Gen Z is not impressed by corporate jargon or vague cultural claims. If your hiring process is long, confusing, or filled with euphemisms, they’ll assume that’s reflective of your internal operations too.
The more honest and specific you can be about pay, culture, expectations, and growth, the more likely you are to earn their trust. And keep it.
4. If Your Technology Is Outdated, Your Culture Probably Is Too
Gen Z is the first generation that’s entirely tech-native. They don’t just know how to use tools, they know what good tools feel like. And if your systems don’t meet that standard, it won’t just annoy them. It’ll affect how they perceive your organization.
They’ve experienced seamless platforms and intuitive interfaces their entire lives. If your hiring process involves printing documents, or your onboarding requires three separate logins and a shared Excel sheet, they’ll question everything... including your efficiency, your priorities, and your investment in employee success.
But here’s the opportunity most companies miss: Gen Z doesn’t expect perfection. They expect progress. If your technology needs work, but your culture welcomes feedback and invests in improvement, they’ll be part of the solution. They’re not just users, but collaborators. They’ll help you refine your processes, integrate smarter tools, and eliminate friction. That is, if your leadership is open to it.

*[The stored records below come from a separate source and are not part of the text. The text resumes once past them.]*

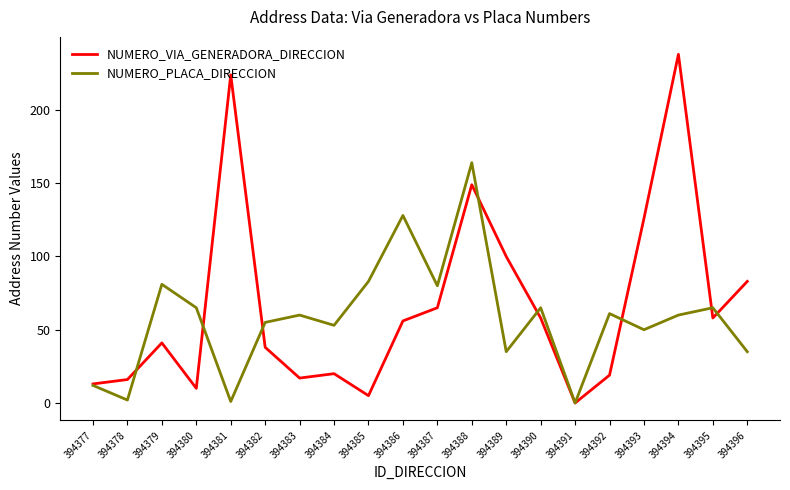

What is the highest value of the NUMERO_PLACA_DIRECCION series?

164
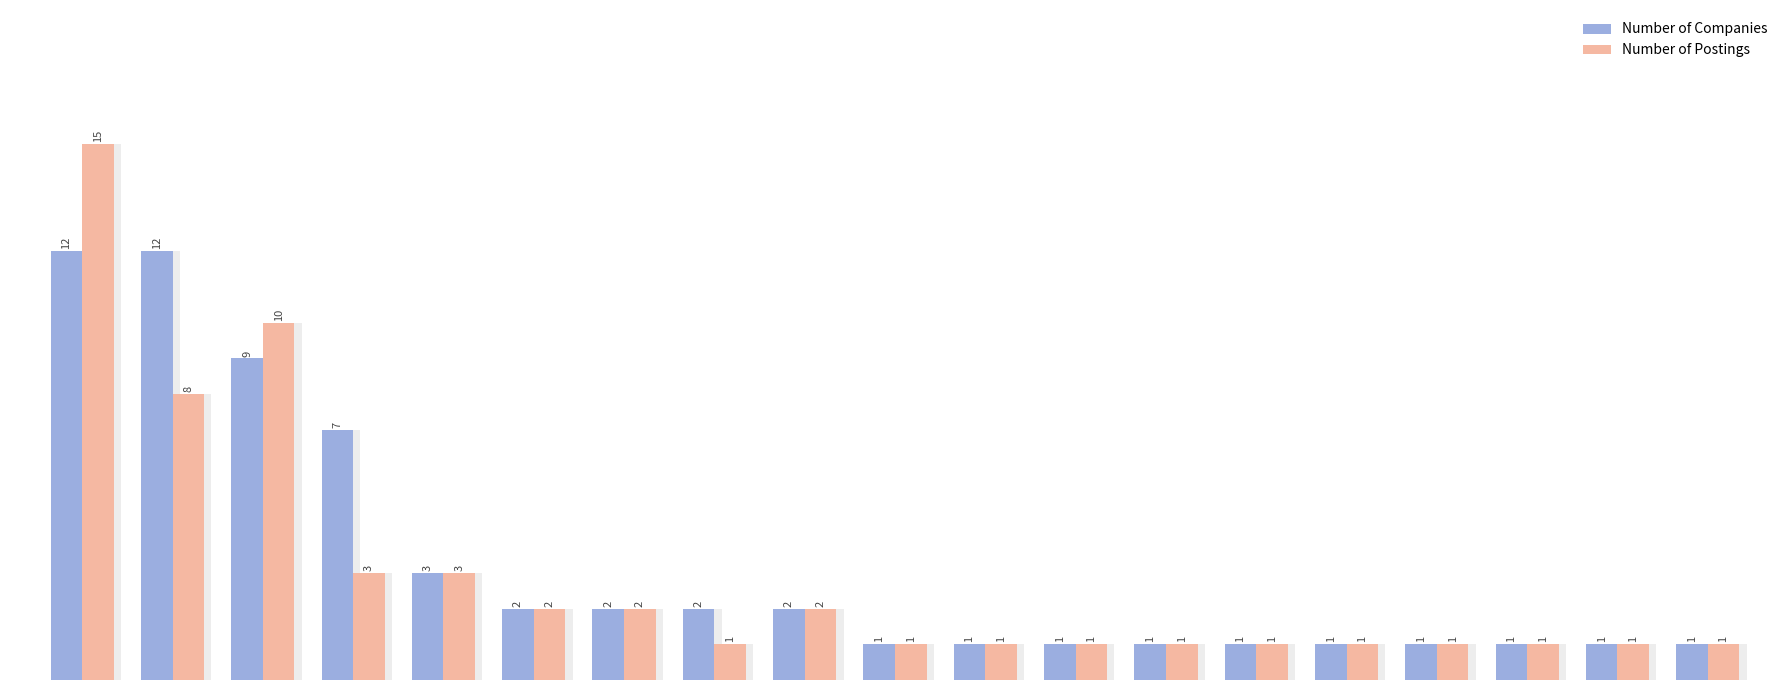

Rank the series by their maximum value, from lowest to highest.

Number of Companies, Number of Postings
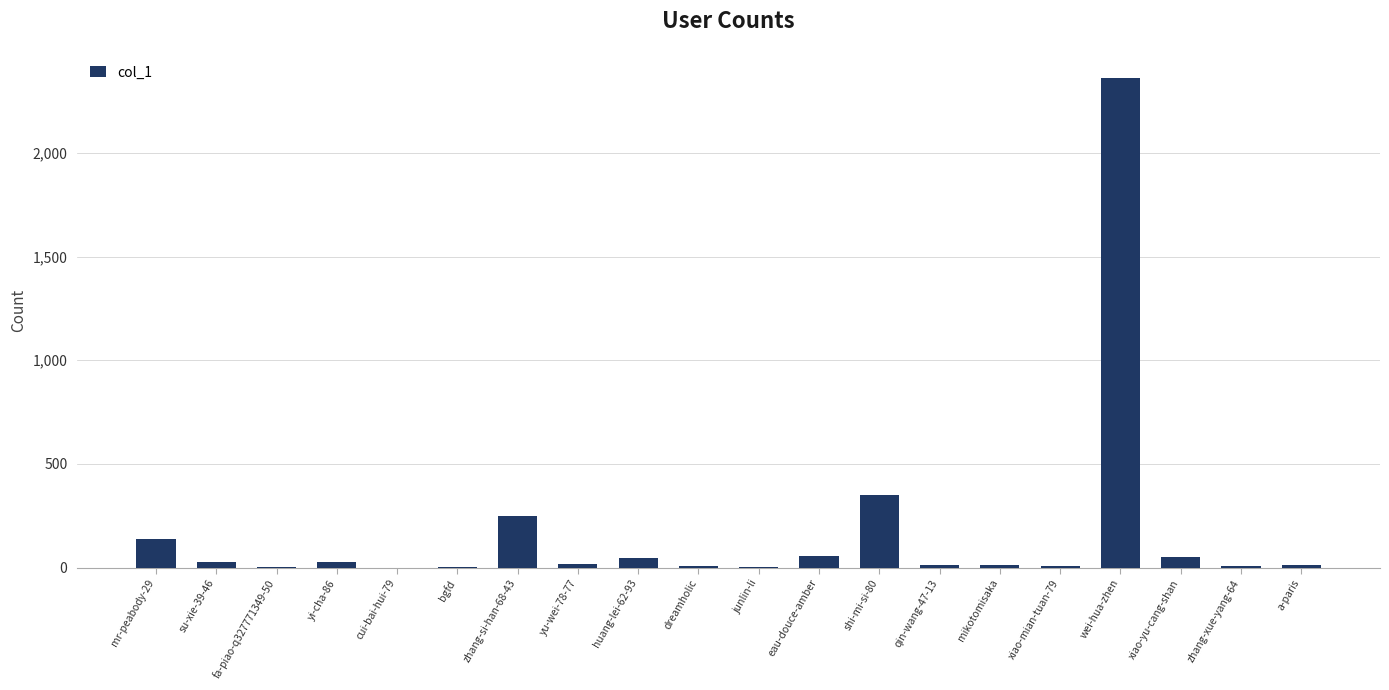

Count the number of categories in the chart.

20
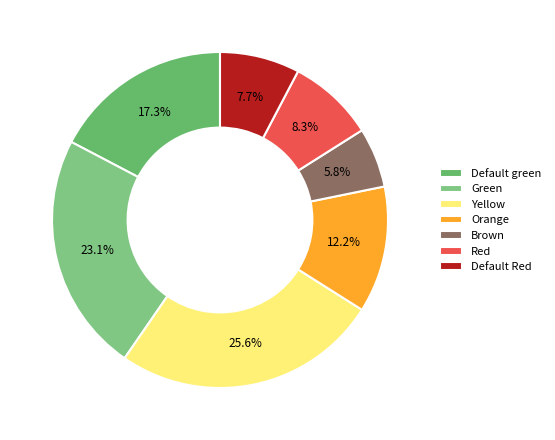

How many slices are in this pie chart?

7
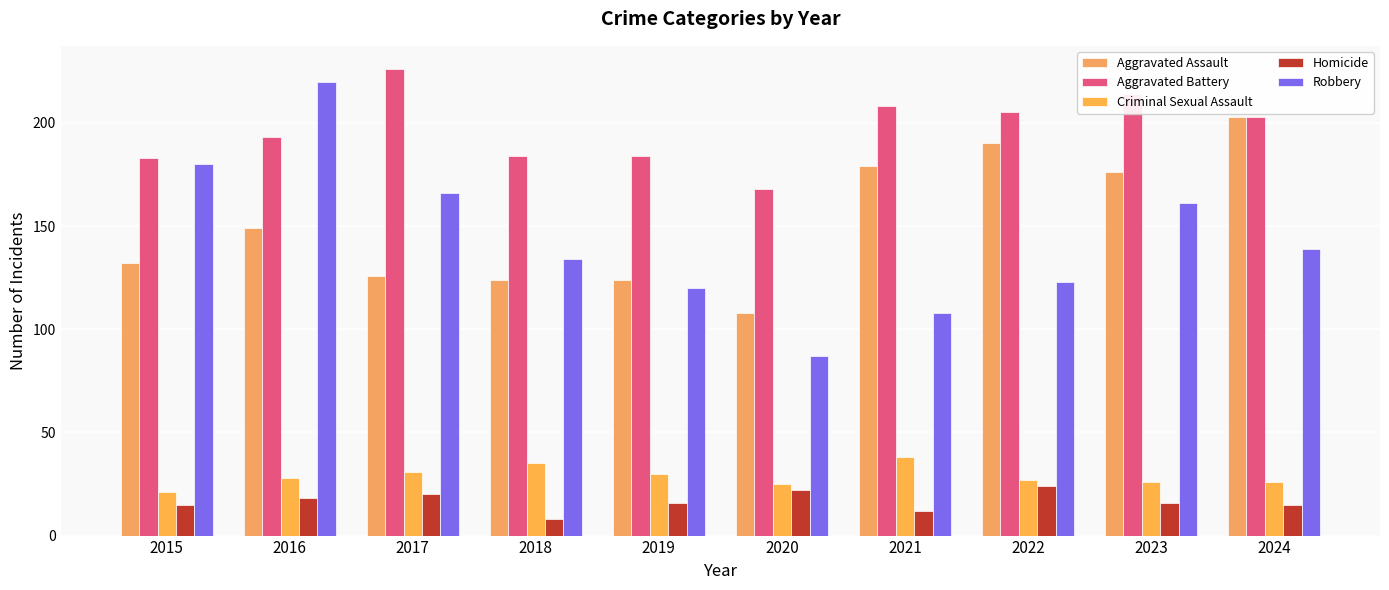

At which label is Aggravated Battery closest to 197?

2016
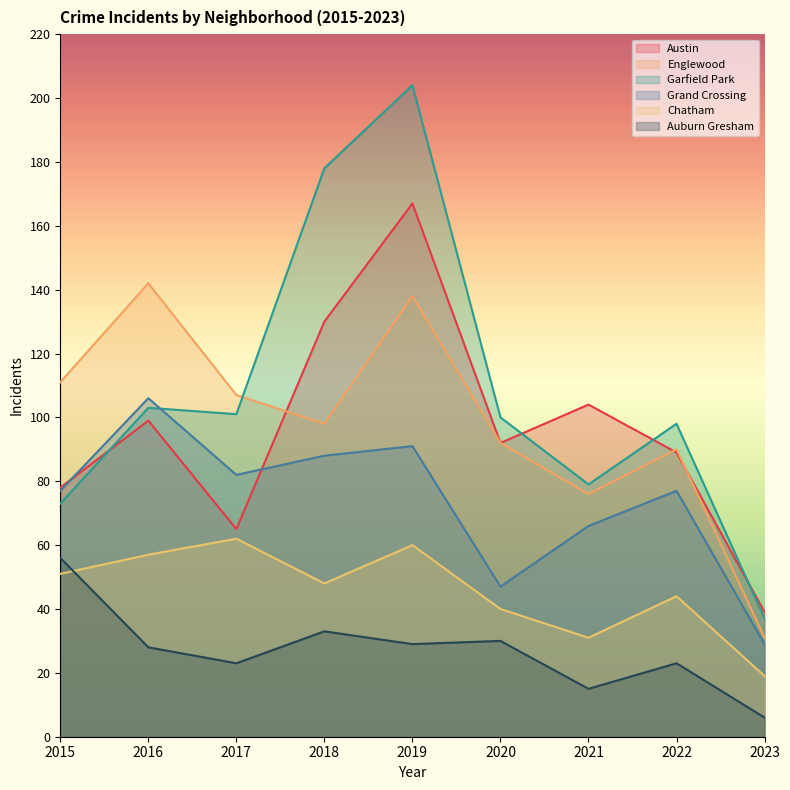

What is the value of the Englewood point at the 1st from the left?

111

Neglecting technology sends a bigger message than you think. It tells Gen Z that you're comfortable settling (and they’re not).
This Isn’t About Generational Preferences. It’s About Workplace Evolution.
You might be reading this and thinking, “None of this is new.” And you’re right.
Clarity, flexibility, purpose, and user-friendly systems aren’t radical demands. They’re what most workers have wanted for a long time. The difference is that Gen Z isn’t asking for these things quietly. They’re expecting them. And they’re ready to walk if they’re not there.
The most successful organizations aren’t the ones scrambling to appease Gen Z with trendy perks or empty value statements. They’re the ones building cultures that make sense for Gen Z and everyone else.
If you’re serious about building a workplace where great people want to stay, it starts with more than just perks and policies. It starts with getting your values, mission, and people truly aligned.
We talk about how to make that happen in Values, Mission, People: The Umbrella That Covers It All.
The companies that get this right won’t just survive. They’ll lead. Will yours?